Task directions
Retype only what runs from the line with "mouse_move(629, 375)" through the end of the entries, exactly and in full, but omit any picture you find.

Task data
== == ==

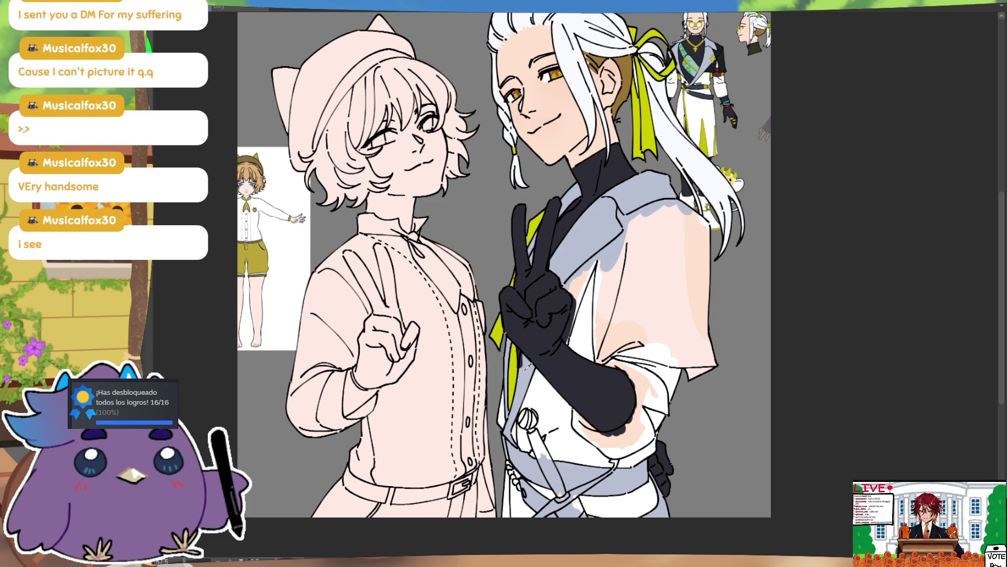
key(ctrl)
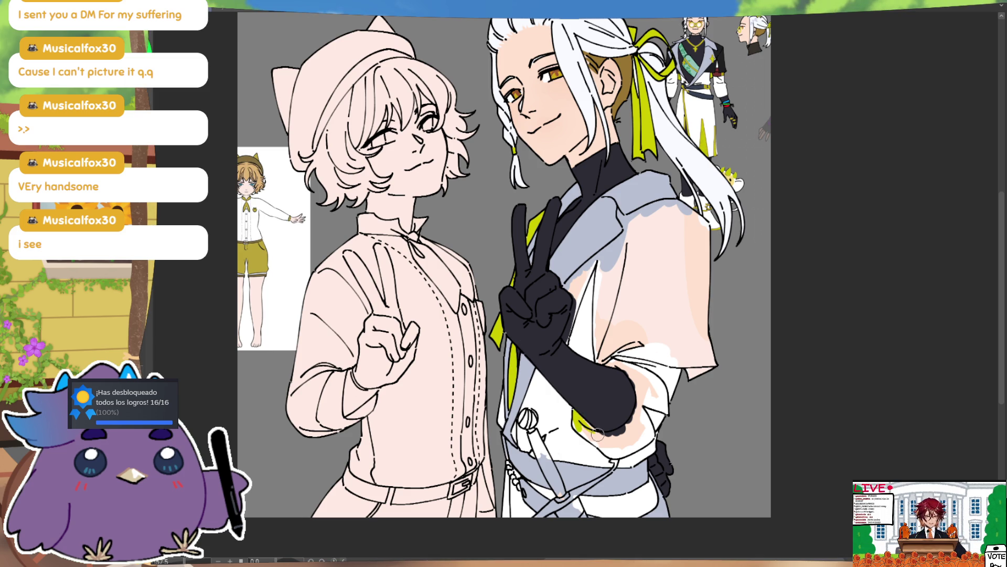
mouse_move(613, 427)
mouse_down()
mouse_move(638, 412)
mouse_move(629, 375)
mouse_up()
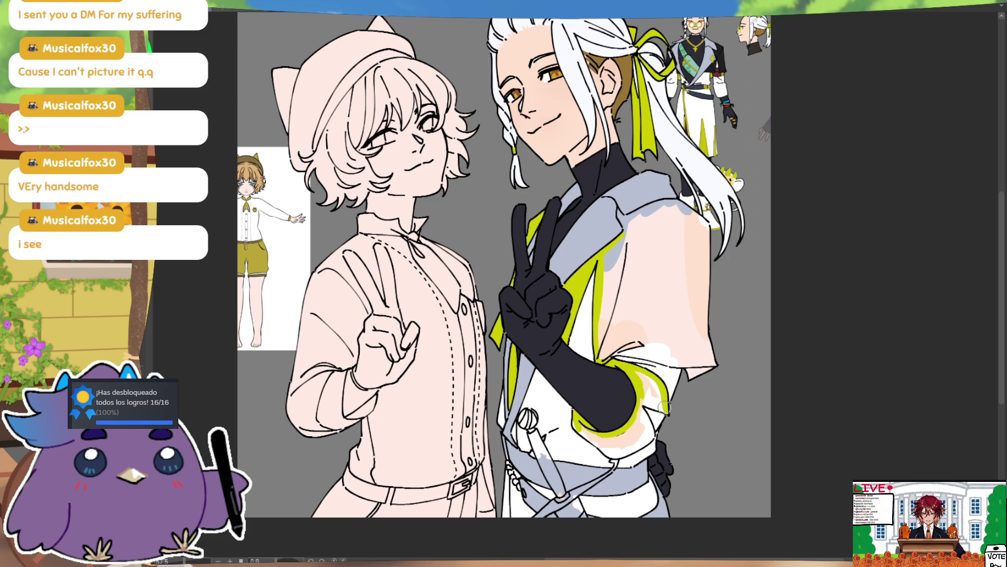
mouse_move(663, 412)
mouse_down()
mouse_move(638, 373)
mouse_move(665, 403)
mouse_up()
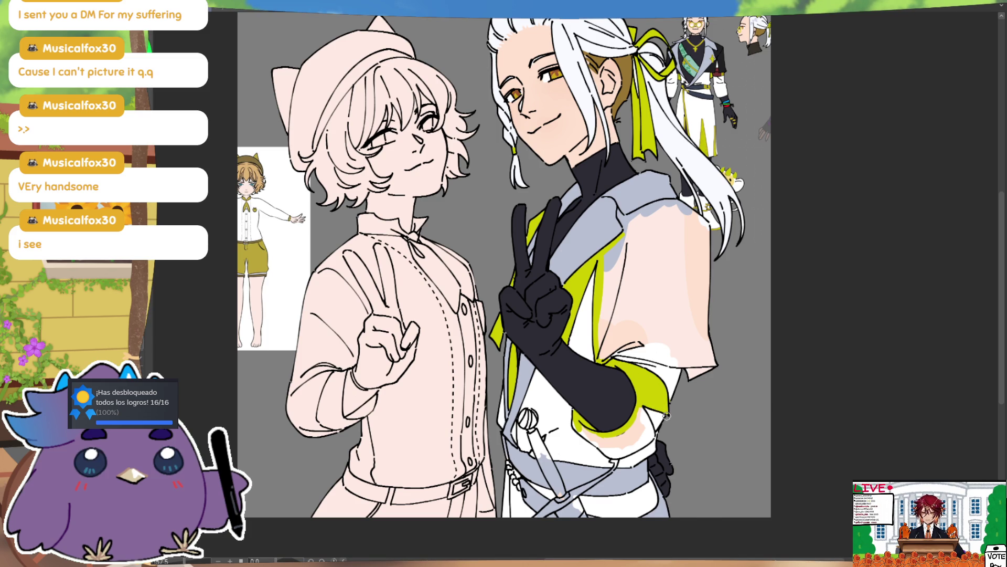
scroll(683, 398, down, 3)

== == ==

Your solution
mouse_move(629, 375)
mouse_up()
mouse_move(663, 412)
mouse_down()
mouse_move(638, 373)
mouse_move(665, 403)
mouse_up()
scroll(683, 398, down, 3)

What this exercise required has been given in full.